| 要旨トップ | 目次 | | 日本生態学会第72回全国大会 (2025年3月、札幌) 講演要旨 ESJ72 Abstract |
一般講演(ポスター発表) P2-087 (Poster presentation)
雑食性哺乳類における食性の種内変異の理解は、対象種の採食戦略や環境変化への適応能力を理解する上で重要である。しかし、中型食肉目動物においてどのような要因が食性の種内変異に影響を与えるのかについては十分に理解されていない。本研究では、タヌキを対象に、内的要因(性別・血縁度)と外的要因(季節・周辺環境の違い)が食性の集団内変異に与える影響を評価した。
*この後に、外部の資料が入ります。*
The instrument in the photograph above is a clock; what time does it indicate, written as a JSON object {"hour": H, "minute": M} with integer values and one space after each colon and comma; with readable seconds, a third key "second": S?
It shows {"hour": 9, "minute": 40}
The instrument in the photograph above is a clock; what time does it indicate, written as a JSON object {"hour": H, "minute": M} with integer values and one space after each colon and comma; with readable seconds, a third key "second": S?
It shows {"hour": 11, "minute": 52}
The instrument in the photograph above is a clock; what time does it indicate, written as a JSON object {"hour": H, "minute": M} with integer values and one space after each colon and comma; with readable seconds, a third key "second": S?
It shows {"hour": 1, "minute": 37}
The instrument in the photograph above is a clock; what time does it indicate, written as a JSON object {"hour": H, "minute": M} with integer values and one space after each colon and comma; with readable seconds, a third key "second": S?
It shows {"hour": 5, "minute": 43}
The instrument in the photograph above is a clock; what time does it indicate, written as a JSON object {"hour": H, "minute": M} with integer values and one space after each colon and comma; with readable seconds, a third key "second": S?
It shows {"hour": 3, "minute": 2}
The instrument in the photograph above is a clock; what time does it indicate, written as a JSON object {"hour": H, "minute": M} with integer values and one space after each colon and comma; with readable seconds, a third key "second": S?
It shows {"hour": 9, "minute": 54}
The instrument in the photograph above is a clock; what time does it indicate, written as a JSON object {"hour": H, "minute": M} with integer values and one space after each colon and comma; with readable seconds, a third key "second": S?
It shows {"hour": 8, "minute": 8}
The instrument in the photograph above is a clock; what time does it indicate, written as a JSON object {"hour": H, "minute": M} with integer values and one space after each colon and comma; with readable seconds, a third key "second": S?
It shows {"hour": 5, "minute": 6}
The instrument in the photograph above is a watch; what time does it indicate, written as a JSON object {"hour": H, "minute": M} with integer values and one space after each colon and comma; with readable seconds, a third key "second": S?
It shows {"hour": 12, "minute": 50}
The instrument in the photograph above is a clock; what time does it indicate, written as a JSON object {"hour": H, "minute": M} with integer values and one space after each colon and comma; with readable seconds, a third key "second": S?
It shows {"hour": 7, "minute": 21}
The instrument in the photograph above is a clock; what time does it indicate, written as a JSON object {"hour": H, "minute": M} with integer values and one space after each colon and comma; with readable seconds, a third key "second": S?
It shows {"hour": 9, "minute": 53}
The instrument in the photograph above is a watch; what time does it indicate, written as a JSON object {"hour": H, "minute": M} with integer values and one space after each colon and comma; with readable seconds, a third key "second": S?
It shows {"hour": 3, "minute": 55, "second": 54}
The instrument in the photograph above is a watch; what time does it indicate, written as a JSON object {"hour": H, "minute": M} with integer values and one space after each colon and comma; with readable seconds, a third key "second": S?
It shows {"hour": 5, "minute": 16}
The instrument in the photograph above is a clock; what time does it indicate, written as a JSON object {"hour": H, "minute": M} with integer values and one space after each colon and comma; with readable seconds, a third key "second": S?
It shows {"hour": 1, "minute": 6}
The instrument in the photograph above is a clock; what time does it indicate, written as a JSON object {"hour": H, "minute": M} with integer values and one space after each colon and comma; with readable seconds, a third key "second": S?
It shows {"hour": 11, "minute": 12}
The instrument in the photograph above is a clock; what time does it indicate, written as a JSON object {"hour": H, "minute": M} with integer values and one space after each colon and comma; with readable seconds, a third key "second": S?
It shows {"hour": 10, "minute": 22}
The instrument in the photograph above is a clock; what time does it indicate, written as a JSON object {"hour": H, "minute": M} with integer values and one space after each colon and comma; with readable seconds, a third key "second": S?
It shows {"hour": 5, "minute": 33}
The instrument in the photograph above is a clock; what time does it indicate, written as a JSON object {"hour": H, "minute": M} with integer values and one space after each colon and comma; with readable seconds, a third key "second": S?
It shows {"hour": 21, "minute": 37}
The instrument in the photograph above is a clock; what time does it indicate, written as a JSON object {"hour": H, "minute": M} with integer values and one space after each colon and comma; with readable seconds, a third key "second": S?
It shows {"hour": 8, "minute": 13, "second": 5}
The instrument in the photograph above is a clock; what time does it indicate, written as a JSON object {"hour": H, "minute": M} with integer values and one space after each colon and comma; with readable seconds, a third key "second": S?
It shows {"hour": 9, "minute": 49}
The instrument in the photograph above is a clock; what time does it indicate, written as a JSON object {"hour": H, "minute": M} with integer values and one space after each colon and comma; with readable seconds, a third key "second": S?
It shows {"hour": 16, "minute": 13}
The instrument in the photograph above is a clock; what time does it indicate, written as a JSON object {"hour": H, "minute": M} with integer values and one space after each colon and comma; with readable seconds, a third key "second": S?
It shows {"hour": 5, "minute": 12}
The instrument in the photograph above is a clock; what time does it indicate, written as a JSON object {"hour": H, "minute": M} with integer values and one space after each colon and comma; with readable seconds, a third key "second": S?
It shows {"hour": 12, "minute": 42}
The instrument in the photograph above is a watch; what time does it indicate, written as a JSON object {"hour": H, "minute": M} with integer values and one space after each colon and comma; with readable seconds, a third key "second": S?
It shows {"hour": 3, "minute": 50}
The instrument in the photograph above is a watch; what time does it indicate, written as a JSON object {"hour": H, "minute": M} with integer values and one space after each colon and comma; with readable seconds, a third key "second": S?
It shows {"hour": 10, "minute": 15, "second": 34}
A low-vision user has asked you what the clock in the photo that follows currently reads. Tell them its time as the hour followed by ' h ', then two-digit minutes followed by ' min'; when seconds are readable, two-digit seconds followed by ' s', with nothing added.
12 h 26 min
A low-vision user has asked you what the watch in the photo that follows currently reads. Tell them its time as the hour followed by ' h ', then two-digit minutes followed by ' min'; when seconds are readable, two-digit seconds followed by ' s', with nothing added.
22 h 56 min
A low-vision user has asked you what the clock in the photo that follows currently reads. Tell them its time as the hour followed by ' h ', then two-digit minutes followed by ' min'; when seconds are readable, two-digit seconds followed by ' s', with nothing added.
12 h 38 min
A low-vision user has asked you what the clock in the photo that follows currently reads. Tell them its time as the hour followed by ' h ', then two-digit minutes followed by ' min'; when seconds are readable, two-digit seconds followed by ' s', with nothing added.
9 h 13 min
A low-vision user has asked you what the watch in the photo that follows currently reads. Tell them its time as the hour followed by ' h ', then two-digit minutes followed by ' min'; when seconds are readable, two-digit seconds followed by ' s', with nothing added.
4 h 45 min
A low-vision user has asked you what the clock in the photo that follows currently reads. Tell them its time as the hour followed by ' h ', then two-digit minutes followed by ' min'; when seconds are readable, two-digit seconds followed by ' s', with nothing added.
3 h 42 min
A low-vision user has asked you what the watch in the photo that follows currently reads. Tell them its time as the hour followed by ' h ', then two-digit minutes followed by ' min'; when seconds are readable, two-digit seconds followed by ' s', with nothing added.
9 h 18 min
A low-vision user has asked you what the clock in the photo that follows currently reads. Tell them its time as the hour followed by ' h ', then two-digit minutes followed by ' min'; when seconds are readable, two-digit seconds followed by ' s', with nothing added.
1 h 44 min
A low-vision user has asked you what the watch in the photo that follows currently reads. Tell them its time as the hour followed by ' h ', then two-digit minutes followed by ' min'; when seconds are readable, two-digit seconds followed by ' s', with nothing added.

2022年の5月から11月にかけて、北海道奥尻島でタヌキの糞サンプル(n=271)を採取した。糞を洗浄し、残渣を用いてポイントフレーム法により占有率(%)を算出した。また、糞DNAを用いて排糞個体の雌雄判別および血縁度を推定し、GISを用いてサンプリング地点の周辺環境の違いを評価した。雌雄判別された265サンプルを用いてPARMANOVAにより食性の季節差(夏:n=137, 秋:n=128)および雌雄差(オス:n=148, メス:n=117)を評価した。また、個体識別された133サンプルを用いてMRM(multiple regression on distance matrices)により、血縁距離と周辺環境の非類似度が食性に与える影響を評価した。
糞分析の結果、タヌキは主に果実類と昆虫類を利用していた。PERMANOVAの結果、タヌキの食性は季節間で有意に異なるものの、雌雄間で有意な違いは認められなかった。また、MRMの結果、夏においては、周辺環境と血縁度による食性への有意な影響は認められなかったが、秋においては、周辺環境が食性に有意な影響を与えていることが示された。本研究の結果は、タヌキは個体の属性によらず、資源環境の変化に応じて採餌行動を柔軟に変化させていることを示す。これらのトロフィックポジションの柔軟性はタヌキの高い環境適応能力や生態系の安定に寄与しているかもしれない。